▶ Directions:
**A.** Answer these questions from the text on Gandhi:
(i) What did Gandhi go as far as proposing for Jinnah?
(ii) What name did Gandhi use for the Untouchables?
(iii) In the Sri Aurobindo quotation in the second paragraph, who is superior in the divine values to an unspiritual and worldly-minded Brahmin?
**B.** Please resume the text on Gandhi from where it stops.

▶ Text to read:
Ultimately, it must be said that whatever his saintliness, his extreme and somehow rigid asceticism, Gandhi did enormous harm to India and this harm has two names: Muslims and Untouchables. The British must have rubbed their hands in glee: here was a man who was perfecting their policy of rule-and-divide, for ultimately nobody more than Gandhi contributed to the partition of India, by his obsession to always give in to the Muslims, by his obstinate refusal to see that the Muslims always started rioting - Hindus only retaliated; by his indulgence of Jinnah, going as far as proposing to make him the Prime Minister of India. Sri Aurobindo was very clear about Hindu-Muslim unity: "I am sorry they are making a fetish of Hindu-Muslim unity. It is no use ignoring facts; some day the Hindus may have to fight the Muslims and they must prepare for it. Hindu-Muslim unity should not mean the subjection of the Hindus. Every time the mildness of the Hindu has given way. The best solution would be to allow the Hindus to organise themselves and the Hindu-Muslim unity would take care of itself, it would automatically solve the problem. Otherwise we are lulled into a false sense of satisfaction that we have solved a difficult problem, when in fact we have only shelved it." (India's Rebirth, p. 159)
Gandhi's love of the Harijans, as he called them, was certainly very touching and sprang from the highest motivations, but it had also as its base a Christian notion that would have found a truer meaning in Europe, where there are no castes, only classes. Glorifying the scavenger as a man of God makes good poetry, but little social meaning. In the words of Sri Aurobindo: "the idea that it needs a special "punya" to be born a Bhangi is, of course one of these forceful exaggerations which are common to the Mahatma and impress greatly the mind of his hearers. The idea behind is that his function is an indispensable service to society, quite as much as the Brahmin's, but that being disagreeable, it would need a special moral heroism to choose it voluntarily and he thinks as if the soul freely chose it as such a heroic service to the society and as reward of righteous acts- but that is hardly likely. In any case, it is not true that the Bhangi life is superior to the Brahmin life and the reward of special righteousness, no more that it is true that a man is superior because he is born a Brahmin. A spiritual man of pariah birth is superior in the divine values to an unspiritual and worldly-minded Brahmin. Birth counts but the basic value is in the soul behind the man and the degree to which it manifests itself in nature". (India's Rebirth, p.201) Once more Gandhi took the European element in the decrying of the caste system, forgetting the divine element behind. And unfortunately he sowed the seeds of future disorders and of a caste war in India, of which we see the effects only today.

▶ Collected data entries:
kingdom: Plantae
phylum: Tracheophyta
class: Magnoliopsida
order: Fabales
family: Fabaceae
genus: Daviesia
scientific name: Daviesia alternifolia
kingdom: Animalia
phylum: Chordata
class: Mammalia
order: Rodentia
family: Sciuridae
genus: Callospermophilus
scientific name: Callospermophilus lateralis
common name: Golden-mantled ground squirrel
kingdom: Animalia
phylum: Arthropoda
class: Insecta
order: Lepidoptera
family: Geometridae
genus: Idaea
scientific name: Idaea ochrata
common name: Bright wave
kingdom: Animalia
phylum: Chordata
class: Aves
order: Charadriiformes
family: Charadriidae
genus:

▶ Expected outputs:
**A.**
(i) To make him the Prime Minister of India.
(ii) Harijans.
(iii) A spiritual man of pariah birth.

**B.**
Non-violence, you say? But Gandhi did the greatest violence to his body, in true Christian fashion, punishing it, to blackmail others in doing his will, even if he thought it was for the greater good. And ultimately, it may be asked, what remains of Gandhi's non-violence to day? India has fought three wars with Pakistan, had to combat the Chinese, has the second biggest army in the world and has to fight counter-insurgency movements in Punjab, Assam and Kashmir. Gandhi must have died a broken man indeed. He saw India partitioned, Hindus and Muslims fighting each other and his ideals of Charhka, non-violence and Brahmacharya being flouted by the very men he brought-up as his disciples.
However, his heritage is not dead, for it survives where it should have been in the first instance: in the West. His ideals have inspired countless great figures, from Martin Luther King, to Albert Einstein, to Nelson Mandela, the Dalaï-Lama or Attenborough and continue to inspire many others. Gandhi's birth in India was an accident, for here, there is nothing left of him, except million of statues and streets and saintly mouthings by politicians, who don't apply the least bit what Gandhi had taught so ardently.
History will judge. But with Nehru on one side and his westernised concept of India and Gandhi on the other, who tried to impose upon India a non-violence which was not hers, India was destined to be partitioned. Thus when the time came, India was bled into two, in three even, and Muslims took their pound of flesh while leaving. India never recovered from that trauma and today she is still suffering from its consequences. Yet has anynobody really understood the lessons of history ?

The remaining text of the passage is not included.